Doc 0: Green tea contains antioxidants that improve health.
Doc 1: Green tea may improve metabolism and aid in weight loss.
Doc 2: Black tea is rich in caffeine and boosts energy.


In [10]:
#  Focused answer using top-ranked document

# Parse the ranking string into a list of valid indices
ranked_indices = [
    int(i.strip()) 
    for i in ranking.split(",") 
    if i.strip().isdigit() and int(i.strip()) < len(documents)
]

# If we have at least one ranked index, take the top one
if ranked_indices:
    top_idx = ranked_indices[0]
    top_doc = documents[top_idx]

    # Run the answer chain using only the top-ranked document
    focused_answer = rag_chain_answer.invoke({
        "question": query,
        "context": top_doc
    })

    print("Focused Answer (Top-Ranked Document Only):\n")
    print(focused_answer)
else:
    print("No valid ranked indices returned by the LLM.")

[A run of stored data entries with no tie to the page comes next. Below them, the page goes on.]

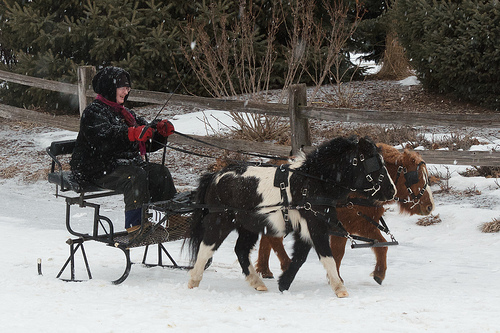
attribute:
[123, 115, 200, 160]
gloves — red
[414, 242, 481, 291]
snow — white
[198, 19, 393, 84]
tree — brown, green, dead, winter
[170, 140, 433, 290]
horses — walking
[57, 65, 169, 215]
coat — black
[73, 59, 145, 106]
hat — black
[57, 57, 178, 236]
woman — white, riding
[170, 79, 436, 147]
fence — wooden, brown, background, worn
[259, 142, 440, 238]
horse — red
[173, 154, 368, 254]
horse — black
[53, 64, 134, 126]
face — old woman's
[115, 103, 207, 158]
mittens — red winter , red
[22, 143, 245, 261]
sleigh — old woman's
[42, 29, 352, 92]
branch — brown , background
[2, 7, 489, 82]
trees — green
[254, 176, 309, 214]
spot — white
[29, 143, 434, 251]
horses — pulling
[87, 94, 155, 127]
scarf — red, cranberry-colored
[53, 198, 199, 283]
sled — metal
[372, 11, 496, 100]
fern — green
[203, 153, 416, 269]
pony — black, white, miniature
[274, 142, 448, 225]
pony — red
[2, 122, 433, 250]
ponies — pulling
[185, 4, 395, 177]
scrubs — brown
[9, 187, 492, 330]
road — covered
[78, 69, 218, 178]
person — holding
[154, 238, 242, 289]
leg — white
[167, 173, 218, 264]
tail — black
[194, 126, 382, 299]
horse — black 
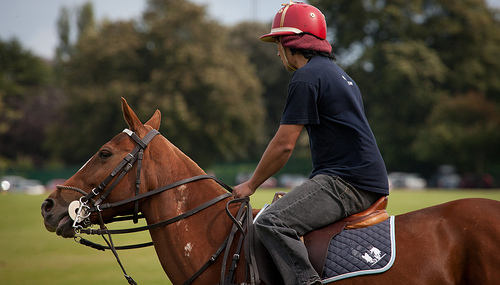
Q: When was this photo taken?
A: Daytime.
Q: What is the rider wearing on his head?
A: A helmet.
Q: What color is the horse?
A: Brown.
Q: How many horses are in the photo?
A: One.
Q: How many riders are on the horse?
A: One.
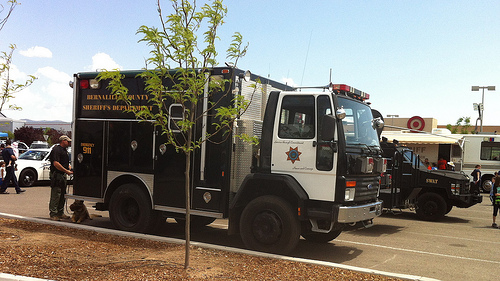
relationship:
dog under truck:
[70, 199, 91, 223] [69, 68, 382, 256]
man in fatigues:
[50, 135, 74, 221] [47, 142, 67, 214]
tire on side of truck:
[238, 192, 300, 255] [64, 67, 384, 255]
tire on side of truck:
[413, 187, 448, 219] [380, 136, 482, 220]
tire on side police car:
[18, 167, 39, 190] [0, 148, 71, 187]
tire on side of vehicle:
[173, 212, 215, 224] [73, 72, 380, 253]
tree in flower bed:
[95, 0, 261, 274] [2, 209, 449, 279]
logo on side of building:
[400, 107, 435, 146] [376, 107, 445, 171]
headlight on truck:
[330, 179, 360, 207] [61, 42, 399, 252]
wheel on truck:
[238, 192, 302, 256] [61, 42, 399, 252]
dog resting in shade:
[70, 199, 91, 223] [63, 209, 112, 223]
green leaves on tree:
[103, 1, 265, 147] [101, 2, 273, 279]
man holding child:
[0, 134, 22, 195] [7, 145, 19, 166]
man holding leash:
[49, 134, 71, 217] [64, 174, 68, 216]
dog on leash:
[70, 199, 91, 223] [64, 174, 68, 216]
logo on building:
[407, 116, 425, 133] [383, 112, 436, 148]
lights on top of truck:
[319, 80, 404, 112] [84, 49, 452, 264]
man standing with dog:
[50, 135, 74, 221] [63, 200, 93, 230]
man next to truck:
[50, 135, 74, 221] [61, 42, 399, 252]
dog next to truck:
[63, 200, 93, 230] [61, 42, 399, 252]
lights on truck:
[345, 179, 356, 202] [69, 68, 382, 256]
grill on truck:
[356, 175, 378, 202] [69, 68, 382, 256]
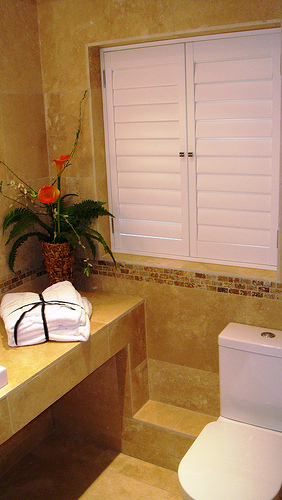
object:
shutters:
[103, 42, 191, 257]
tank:
[218, 320, 282, 432]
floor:
[0, 427, 187, 499]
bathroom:
[0, 0, 282, 498]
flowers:
[37, 184, 60, 203]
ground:
[220, 78, 256, 118]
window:
[102, 32, 281, 272]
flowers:
[51, 153, 72, 177]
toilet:
[177, 321, 282, 499]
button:
[260, 331, 276, 340]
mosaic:
[0, 255, 282, 313]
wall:
[0, 2, 282, 471]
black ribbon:
[4, 292, 90, 347]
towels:
[0, 280, 93, 347]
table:
[0, 281, 150, 443]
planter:
[40, 240, 76, 287]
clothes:
[0, 280, 93, 347]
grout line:
[106, 324, 111, 359]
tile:
[126, 300, 147, 372]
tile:
[5, 323, 110, 433]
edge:
[217, 321, 227, 419]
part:
[83, 332, 92, 344]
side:
[78, 261, 273, 421]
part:
[174, 422, 230, 495]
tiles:
[110, 437, 141, 484]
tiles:
[99, 253, 272, 310]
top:
[217, 321, 282, 355]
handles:
[179, 151, 185, 158]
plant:
[0, 86, 117, 280]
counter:
[0, 285, 144, 405]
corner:
[20, 0, 76, 181]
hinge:
[102, 68, 106, 89]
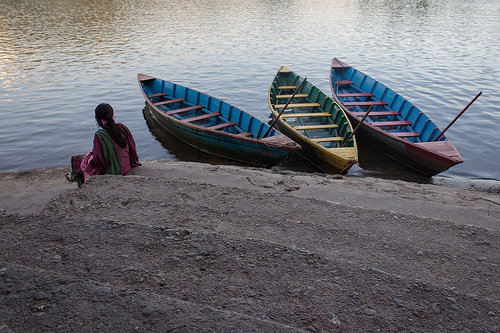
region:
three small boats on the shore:
[141, 55, 488, 205]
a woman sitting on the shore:
[61, 106, 191, 221]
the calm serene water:
[44, 16, 492, 63]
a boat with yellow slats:
[267, 49, 379, 201]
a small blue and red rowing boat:
[122, 63, 305, 180]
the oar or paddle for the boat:
[443, 72, 498, 172]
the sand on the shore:
[144, 153, 490, 255]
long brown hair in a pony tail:
[73, 82, 143, 169]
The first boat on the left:
[129, 58, 304, 198]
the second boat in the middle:
[256, 51, 376, 197]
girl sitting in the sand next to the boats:
[49, 92, 150, 196]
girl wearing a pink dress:
[59, 99, 166, 201]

Focused Answer (Top-Ranked Document Only):

The context mentions that green tea improves health through its antioxidant content.


In [11]:
# -----------------------------
# Cell: Compare broad vs focused answers
# -----------------------------

# Broad answer: uses all retrieved docs
broad_answer = rag_chain_answer.invoke({
    "question": query,
    "context": context
})

# Focused answer: uses only the top-ranked doc
ranked_indices = [
    int(i.strip()) 
    for i in ranking.split(",") 
    if i.strip().isdigit() and int(i.strip()) < len(documents)
]

focused_answer = None
if ranked_indices:
    top_idx = ranked_indices[0]
    top_doc = documents[top_idx]
    focused_answer = rag_chain_answer.invoke({
        "question": query,
        "context": top_doc
    })

# Print side-by-side comparison
print("=== Broad Answer (All Retrieved Docs) ===\n")
print(broad_answer)

print("\n=== Focused Answer (Top-Ranked Doc Only) ===\n")
print(focused_answer if focused_answer else "No valid ranked indices returned.")


=== Broad Answer (All Retrieved Docs) ===

Green tea contains antioxidants that improve health and may improve metabolism and aid in weight loss.

=== Focused Answer (Top-Ranked Doc Only) ===

The context mentions that green tea improves health due to its antioxidant content. However, specific health benefits are not provided in the context.